From science to pictures to polar cruises
Ginzburg slows for a moment to click his radio, saying something to the crew back on Plancius. Meanwhile, the guides are telling the passengers all about a scatter of whale bones farther up the beach.
Plancius, the polar vessel that’s carrying our group through the Arctic, is anchored in the bay behind us, beyond the fleet of parked Zodiacs that shuttled us to shore. Its crew has been watching the progress of our hike this whole time, in part as an extra level of precaution against polar bears.
Though only in his late twenties, Ginzburg is accustomed to this level of responsibility.
He started out doing field research and scientific expeditions, deciding this was the most interesting way to work in the polar regions. Afterward, he switched to being a full-time photojournalist specializing in, not surprisingly, expeditions.
So it was no great leap when he began his position as a guide for Antarctic and Arctic voyages, eventually working his way to the rank of expedition leader.
“I just like to explore new things,” he says, lowering his radio and rejoining the hike. “I don’t miss internet and cell reception, but sometimes I wish I could have my family out here experiencing these amazing moments with me.”
Instilling awe of the Arctic and Antarctica
We hike for about an hour longer, taking in sights that seem to have dropped out of another world – or an earlier version of this one.
Then Ginzburg announces it’s time to head back. Plancius, now miniature in the far-off bay, sits dwarfed by the immensity of its surroundings, resembling more a bath toy bobbing in a pond than an ice-strengthened polar vessel.

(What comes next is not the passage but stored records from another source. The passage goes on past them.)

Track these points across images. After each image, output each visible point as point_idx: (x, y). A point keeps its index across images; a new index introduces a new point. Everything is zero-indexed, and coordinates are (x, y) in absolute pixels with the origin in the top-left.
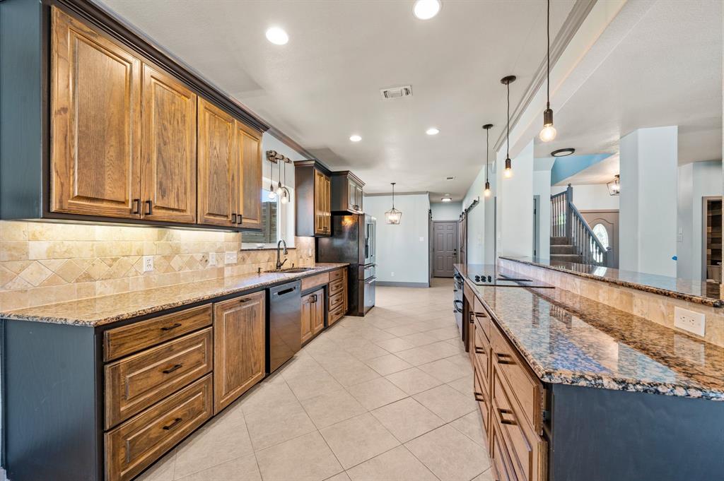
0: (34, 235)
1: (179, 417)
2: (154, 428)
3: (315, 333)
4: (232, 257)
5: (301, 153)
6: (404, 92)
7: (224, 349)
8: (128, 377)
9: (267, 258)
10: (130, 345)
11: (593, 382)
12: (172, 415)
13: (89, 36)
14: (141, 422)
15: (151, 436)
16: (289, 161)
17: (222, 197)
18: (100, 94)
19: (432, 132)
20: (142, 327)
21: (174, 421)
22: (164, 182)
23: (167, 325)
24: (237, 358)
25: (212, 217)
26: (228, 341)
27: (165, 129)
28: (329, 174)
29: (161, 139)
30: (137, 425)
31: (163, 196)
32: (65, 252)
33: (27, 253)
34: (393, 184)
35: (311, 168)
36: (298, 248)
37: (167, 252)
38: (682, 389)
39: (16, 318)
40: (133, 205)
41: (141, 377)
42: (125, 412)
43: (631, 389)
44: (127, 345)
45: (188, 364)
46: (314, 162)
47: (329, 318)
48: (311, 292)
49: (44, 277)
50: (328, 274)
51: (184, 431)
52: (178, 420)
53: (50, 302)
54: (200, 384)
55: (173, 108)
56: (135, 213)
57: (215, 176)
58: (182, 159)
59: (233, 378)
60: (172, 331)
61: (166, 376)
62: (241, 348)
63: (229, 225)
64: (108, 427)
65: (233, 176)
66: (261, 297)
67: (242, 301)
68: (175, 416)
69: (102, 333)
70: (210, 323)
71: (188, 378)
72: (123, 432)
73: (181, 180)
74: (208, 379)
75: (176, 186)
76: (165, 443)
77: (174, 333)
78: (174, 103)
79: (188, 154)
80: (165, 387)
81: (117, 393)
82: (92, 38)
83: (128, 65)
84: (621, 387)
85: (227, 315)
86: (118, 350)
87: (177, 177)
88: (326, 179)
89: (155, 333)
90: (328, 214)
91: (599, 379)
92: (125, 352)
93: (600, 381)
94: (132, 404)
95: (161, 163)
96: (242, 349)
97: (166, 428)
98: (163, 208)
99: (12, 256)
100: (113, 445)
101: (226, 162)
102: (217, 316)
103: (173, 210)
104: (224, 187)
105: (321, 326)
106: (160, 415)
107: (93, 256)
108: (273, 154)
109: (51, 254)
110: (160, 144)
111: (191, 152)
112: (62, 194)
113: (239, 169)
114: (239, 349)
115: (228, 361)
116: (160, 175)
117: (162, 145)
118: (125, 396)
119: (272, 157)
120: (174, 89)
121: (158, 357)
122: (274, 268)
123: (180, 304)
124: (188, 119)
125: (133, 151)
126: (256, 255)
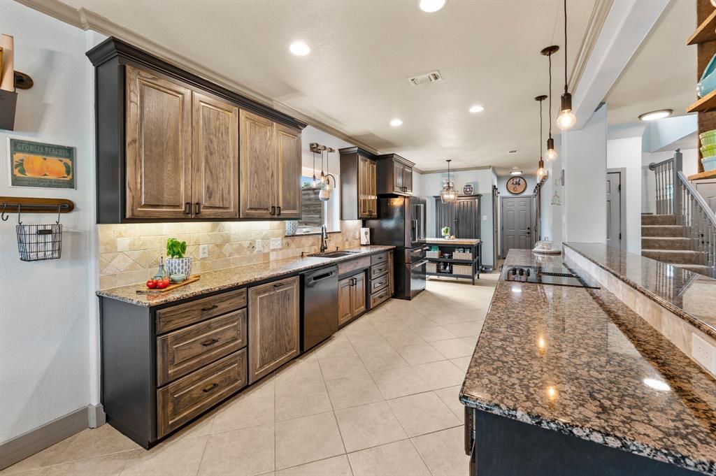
0: (120, 233)
1: (217, 383)
2: (196, 389)
3: (354, 315)
4: (277, 243)
5: (347, 140)
6: (432, 78)
7: (258, 328)
8: (175, 347)
9: (310, 243)
10: (176, 322)
11: (506, 412)
12: (211, 380)
13: (152, 81)
14: (185, 384)
15: (193, 396)
16: (331, 150)
17: (262, 193)
18: (159, 124)
19: (477, 109)
20: (185, 308)
21: (212, 386)
22: (211, 187)
23: (206, 307)
24: (270, 336)
25: (253, 211)
26: (262, 321)
27: (211, 142)
28: (373, 158)
29: (208, 151)
30: (182, 385)
31: (210, 198)
32: (142, 245)
33: (116, 247)
34: (449, 161)
35: (354, 154)
36: (344, 232)
37: (219, 242)
38: (599, 435)
39: (106, 296)
40: (186, 208)
41: (185, 348)
42: (172, 374)
43: (544, 426)
44: (173, 322)
45: (224, 339)
46: (357, 149)
47: (372, 301)
48: (351, 276)
49: (127, 265)
50: (369, 258)
51: (221, 395)
52: (215, 385)
53: (132, 283)
54: (235, 357)
55: (218, 123)
56: (188, 214)
57: (256, 175)
58: (226, 164)
59: (267, 353)
60: (211, 312)
61: (205, 348)
62: (275, 327)
63: (269, 216)
64: (159, 385)
65: (273, 173)
66: (295, 282)
67: (275, 286)
68: (214, 382)
69: (155, 312)
70: (245, 305)
71: (224, 352)
72: (170, 390)
73: (225, 182)
74: (243, 353)
75: (221, 188)
76: (205, 402)
77: (213, 313)
78: (219, 119)
79: (232, 159)
80: (204, 357)
81: (166, 359)
82: (155, 82)
83: (180, 96)
84: (534, 422)
85: (261, 299)
86: (167, 326)
87: (221, 181)
88: (371, 163)
89: (196, 312)
90: (374, 198)
91: (513, 410)
92: (171, 327)
93: (514, 413)
94: (178, 368)
95: (208, 170)
96: (276, 329)
97: (205, 391)
98: (211, 207)
99: (106, 249)
100: (163, 399)
101: (266, 162)
102: (252, 299)
103: (219, 208)
104: (264, 183)
105: (363, 308)
106: (201, 379)
107: (161, 247)
108: (315, 146)
109: (132, 247)
110: (207, 155)
111: (234, 157)
112: (133, 204)
113: (278, 166)
114: (272, 329)
115: (262, 338)
116: (207, 181)
117: (209, 155)
118: (173, 361)
119: (315, 149)
120: (218, 108)
121: (198, 333)
122: (318, 251)
123: (217, 289)
124: (230, 130)
125: (185, 164)
126: (300, 240)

Ginzburg turns toward it, and the guides fall into position. The passengers follow us, scrolling through their cell phones and cameras, comparing digital treasures they’ve captured during the hike.
“We once had a full charter with an education program,” Ginzburg recalls. “Mostly kids and teachers. It can be hard to fascinate kids after two weeks of polar exploration, history, and geology.”
“But there was this one boy, David, who came to me when all the other kids were playing around, not really cherishing where they were. He told me how beautiful the tundra was to him, how much he loved seeing all the animals in it. One time he spotted an Arctic fox and was so excited he dropped his camera. He just screamed, ‘Fox!’ and slapped his hands to his head, almost forgetting to take a picture.”
Ginzburg laughs to remember it. “If I can make even one percent of the people I travel with feel that way about the polar regions, I’m happy in my work.”
Continuing back to the ship with him, we’re confident that in his one percent lies the ninety we’ve been looking for.